Students ‘veg out’ on healthy eating

Mu Kappa Tau hosted healthy eating event to create conversation on food and health consciousness


Katelyn Black

Veg-a-thon attendees stroll between tables hosted by campus and community organizations to learn about healthy living.

Katelyn Black, Lifestyle Editor

As a busy college student, it’s sometimes easier just to heat up a bowl of noodles or grab a sub and call it dinner. Still, easy access to food doesn’t always mean it’s the healthiest option, and it was this idea that led marketing professor, Dr.
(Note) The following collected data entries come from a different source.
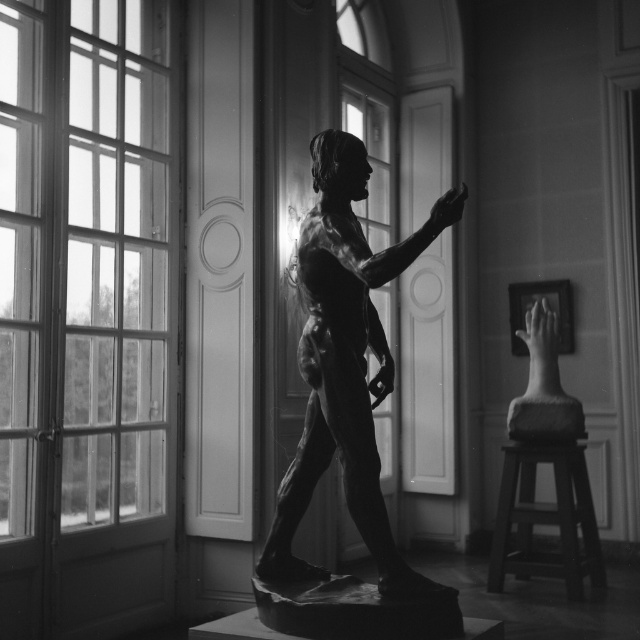
Can you confirm if clear glass window at left is positioned to the left of polished bronze statue at center?

Yes, clear glass window at left is to the left of polished bronze statue at center.

Who is more distant from viewer, (x=38, y=392) or (x=330, y=131)?

Point (x=38, y=392)

The width and height of the screenshot is (640, 640). Describe the element at coordinates (84, 259) in the screenshot. I see `clear glass window at left` at that location.

The image size is (640, 640). I want to click on clear glass window at left, so click(x=84, y=259).

Looking at this image, between polished bronze statue at center and smooth stone hand at right, which one appears on the right side from the viewer's perspective?

smooth stone hand at right

Can you confirm if polished bronze statue at center is shorter than smooth stone hand at right?

Incorrect, polished bronze statue at center's height does not fall short of smooth stone hand at right's.

Does point (326, 326) come in front of point (573, 429)?

Yes.

Where is `polished bronze statue at center`? The image size is (640, 640). polished bronze statue at center is located at coordinates (348, 374).

Between clear glass window at left and smooth stone hand at right, which one is positioned higher?

clear glass window at left

Does point (115, 328) come behind point (522, 404)?

That is False.

What are the coordinates of `clear glass window at left` in the screenshot? It's located at (84, 259).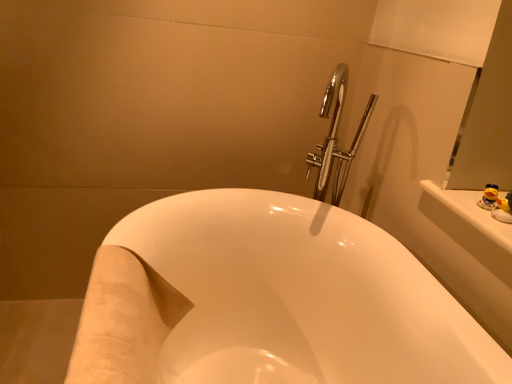
Question: Is yellow rubber duck at upper right, the second toy positioned from the front, bigger than yellow rubber duck at upper right, arranged as the 1th toy when viewed from the front?

Choices:
 (A) no
 (B) yes

Answer: (B)

Question: Does yellow rubber duck at upper right, which is the 1th toy from back to front, appear on the right side of yellow rubber duck at upper right, arranged as the 1th toy when viewed from the front?

Choices:
 (A) yes
 (B) no

Answer: (A)

Question: From a real-world perspective, is yellow rubber duck at upper right, which is the 1th toy from back to front, on yellow rubber duck at upper right, arranged as the 1th toy when viewed from the front?

Choices:
 (A) no
 (B) yes

Answer: (A)

Question: Can you confirm if yellow rubber duck at upper right, the second toy positioned from the front, is thinner than yellow rubber duck at upper right, which appears as the 2th toy when viewed from the back?

Choices:
 (A) no
 (B) yes

Answer: (A)

Question: Is yellow rubber duck at upper right, which is the 1th toy from back to front, to the left of yellow rubber duck at upper right, which appears as the 2th toy when viewed from the back, from the viewer's perspective?

Choices:
 (A) no
 (B) yes

Answer: (A)

Question: From the image's perspective, does yellow rubber duck at upper right, the second toy positioned from the front, appear higher than yellow rubber duck at upper right, arranged as the 1th toy when viewed from the front?

Choices:
 (A) no
 (B) yes

Answer: (B)

Question: Considering the relative sizes of yellow rubber duck at upper right, which appears as the 2th toy when viewed from the back, and white glossy bathtub at center in the image provided, is yellow rubber duck at upper right, which appears as the 2th toy when viewed from the back, thinner than white glossy bathtub at center?

Choices:
 (A) no
 (B) yes

Answer: (B)

Question: Is yellow rubber duck at upper right, which appears as the 2th toy when viewed from the back, far from white glossy bathtub at center?

Choices:
 (A) yes
 (B) no

Answer: (B)

Question: Considering the relative sizes of yellow rubber duck at upper right, arranged as the 1th toy when viewed from the front, and white glossy bathtub at center in the image provided, is yellow rubber duck at upper right, arranged as the 1th toy when viewed from the front, bigger than white glossy bathtub at center?

Choices:
 (A) no
 (B) yes

Answer: (A)

Question: From the image's perspective, is yellow rubber duck at upper right, arranged as the 1th toy when viewed from the front, located beneath white glossy bathtub at center?

Choices:
 (A) no
 (B) yes

Answer: (A)

Question: From a real-world perspective, is yellow rubber duck at upper right, which appears as the 2th toy when viewed from the back, below white glossy bathtub at center?

Choices:
 (A) yes
 (B) no

Answer: (B)

Question: Is the position of yellow rubber duck at upper right, arranged as the 1th toy when viewed from the front, less distant than that of white glossy bathtub at center?

Choices:
 (A) yes
 (B) no

Answer: (B)

Question: Does white glossy bathtub at center appear on the right side of yellow rubber duck at upper right, which appears as the 2th toy when viewed from the back?

Choices:
 (A) no
 (B) yes

Answer: (A)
Rob Boostrom and marketing honor society Mu Kappa Tau to create the Veg-A-Thon event.

The event originally started with a few students within the marketing honor society who launched the blueprint with the goal of helping students add more vegetables into their daily diet, according to Boostrom.
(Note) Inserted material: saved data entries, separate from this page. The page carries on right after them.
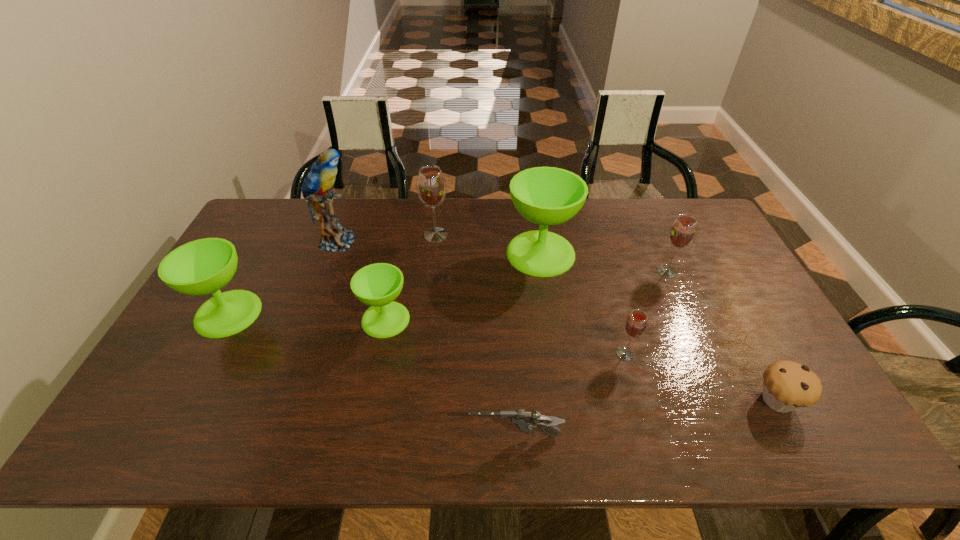
You are a GUI agent. You are given a task and a screenshot of the screen. Output one action in this format:
    pyautogui.click(x=<x>, y=<y>)
    Task: Click on the smallest red wineglass
    
    Given the screenshot: What is the action you would take?
    pyautogui.click(x=635, y=326)

Where is `the nearest red wineglass`? This screenshot has width=960, height=540. the nearest red wineglass is located at coordinates (635, 326).

You are a GUI agent. You are given a task and a screenshot of the screen. Output one action in this format:
    pyautogui.click(x=<x>, y=<y>)
    Task: Click on the second green wineglass from left to right
    
    Given the screenshot: What is the action you would take?
    pyautogui.click(x=377, y=285)

Where is `the eighth farthest object`? the eighth farthest object is located at coordinates (787, 386).

Identify the location of the rightmost object. (787, 386).

Locate an element on the screen. gun is located at coordinates (524, 421).

At what (x,y) coordinates should I click in order to perform the action: click on vacant space located on the face of the tallest object. Please return your answer as a coordinate pair (x, y). Image resolution: width=960 pixels, height=540 pixels. Looking at the image, I should click on (385, 241).

Locate an element on the screen. This screenshot has width=960, height=540. vacant space positioned on the back of the biggest green wineglass is located at coordinates (534, 205).

This screenshot has height=540, width=960. In order to click on vacant region located on the back of the farthest red wineglass in this screenshot , I will do `click(439, 206)`.

In order to click on vacant area situated 0.380m on the front of the eighth object from left to right in this screenshot , I will do `click(719, 387)`.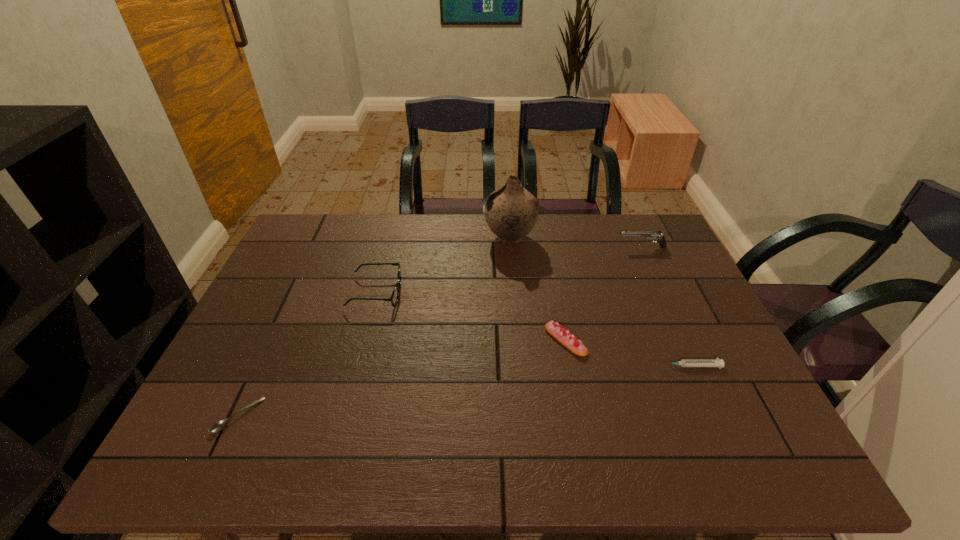
This screenshot has width=960, height=540. In order to click on empty location between the spectacles and the nearest object in this screenshot , I will do `click(307, 354)`.

You are a GUI agent. You are given a task and a screenshot of the screen. Output one action in this format:
    pyautogui.click(x=<x>, y=<y>)
    Task: Click on the empty location between the fourth tallest object and the nearest object
    This screenshot has height=540, width=960.
    Given the screenshot: What is the action you would take?
    pyautogui.click(x=402, y=378)

You are a GUI agent. You are given a task and a screenshot of the screen. Output one action in this format:
    pyautogui.click(x=<x>, y=<y>)
    Task: Click on the vacant point located between the tallest object and the fourth farthest object
    This screenshot has height=540, width=960.
    Given the screenshot: What is the action you would take?
    pyautogui.click(x=538, y=289)

Find the location of `vacant space that's between the fifth farthest object and the pottery`. vacant space that's between the fifth farthest object and the pottery is located at coordinates (600, 302).

The height and width of the screenshot is (540, 960). What are the coordinates of `free space between the fifth tallest object and the pistol` in the screenshot? It's located at (666, 307).

Where is `vacant space in between the syringe and the second object from left to right`? vacant space in between the syringe and the second object from left to right is located at coordinates (533, 329).

In order to click on unoccupied area between the third tallest object and the pottery in this screenshot , I will do `click(443, 265)`.

Where is `object that stands as the fifth closest to the pottery`? This screenshot has height=540, width=960. object that stands as the fifth closest to the pottery is located at coordinates (220, 425).

Identify which object is the nearest to the nearest object. Please provide its 2D coordinates. Your answer should be formatted as a tuple, i.e. [(x, y)], where the tuple contains the x and y coordinates of a point satisfying the conditions above.

[(395, 295)]

The width and height of the screenshot is (960, 540). What are the coordinates of `vacant space that satisfies the following two spatial constraints: 1. from the spout of the pottery; 2. on the front side of the nearest object` in the screenshot? It's located at (526, 416).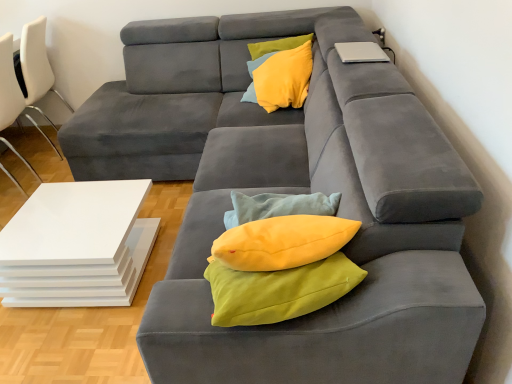
Question: From the image's perspective, is soft gray footrest at lower center positioned above or below white glossy table at lower left?

Choices:
 (A) above
 (B) below

Answer: (B)

Question: Relative to white glossy table at lower left, is soft gray footrest at lower center in front or behind?

Choices:
 (A) front
 (B) behind

Answer: (A)

Question: Which is nearer to the white plastic chair at left, which is the 1th chair from front to back?

Choices:
 (A) silver metallic laptop at upper right
 (B) soft gray footrest at lower center
 (C) yellow fabric pillow at upper center
 (D) white glossy table at lower left
 (E) white leather chair at left, the second chair when ordered from front to back

Answer: (E)

Question: Estimate the real-world distances between objects in this image. Which object is farther from the white leather chair at left, the first chair from the back?

Choices:
 (A) yellow fabric pillow at upper center
 (B) soft gray footrest at lower center
 (C) white glossy table at lower left
 (D) white plastic chair at left, which is the 1th chair from front to back
 (E) silver metallic laptop at upper right

Answer: (B)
“We’ve got four students that have worked on a plan to hold an event to help promote the idea of eating more fruits and vegetables,” said Boostrom. “We’re hoping we can have this event and then follow it up with things on social media to promote the idea.”

The Old Main Ballroom in the University Center was lined with booths during the Monday night event and included lots of different organizations on campus and around the community with a similar goal to that of the event’s creators.
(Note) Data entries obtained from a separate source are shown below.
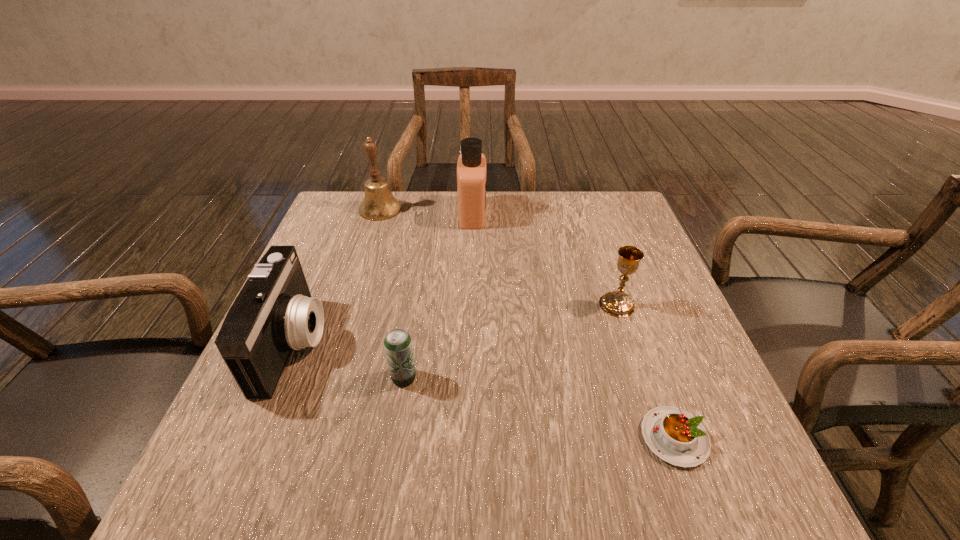
What are the coordinates of `bell` in the screenshot? It's located at (379, 204).

The width and height of the screenshot is (960, 540). Find the location of `the fourth object from left to right`. the fourth object from left to right is located at coordinates (471, 167).

Image resolution: width=960 pixels, height=540 pixels. Identify the location of camcorder. (274, 312).

You are a GUI agent. You are given a task and a screenshot of the screen. Output one action in this format:
    pyautogui.click(x=<x>, y=<y>)
    Task: Click on the chalice
    
    Given the screenshot: What is the action you would take?
    pyautogui.click(x=617, y=303)

Image resolution: width=960 pixels, height=540 pixels. Identify the location of beer can. (398, 346).

Locate an element on the screen. the fifth tallest object is located at coordinates (398, 346).

Identify the location of the shortest object. (675, 436).

Identify the location of pudding. (675, 436).

The height and width of the screenshot is (540, 960). Find the location of `free space located 0.270m on the front of the bell`. free space located 0.270m on the front of the bell is located at coordinates (356, 286).

The image size is (960, 540). What are the coordinates of `vacant space located on the front label of the perfume` in the screenshot? It's located at (507, 214).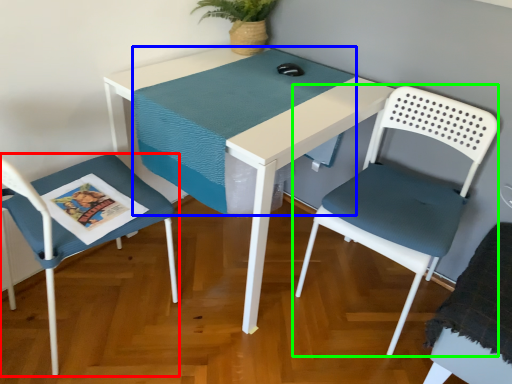
Question: Estimate the real-world distances between objects in this image. Which object is farther from chair (highlighted by a red box), table top (highlighted by a blue box) or chair (highlighted by a green box)?

Choices:
 (A) table top
 (B) chair

Answer: (B)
UW-Dining Services shared a few healthy recipe alternatives to some classic college kid favorites, including a healthier kind of salsa, while GroceryCo, the new grocery store cooperative taking over Whitewater, spread the word for their new, healthier shopping option coming soon to the city.

Brienne Brown, one of the founders and advocators of the co-op believed believe that sharing the message with students and future customers was a must for their own health.

“The best medicine is good food,” said Brown.

“So to have a bunch of people here explaining why that’s important, I think is the key thing.”

And Jessica Rossignol, a UW-Whitewater senior who helped work on the initiative can agree.

She and the marketing team believe that students don’t always realize how easy it is improve their diet.

“It’s really easy for us to just not eat fruits and vegetables, they’re inconvenient. And I think that having the different aspects here broadens the horizons for the students shows them that fruit and vegetables are accessible to students. You just have to know where to find them.”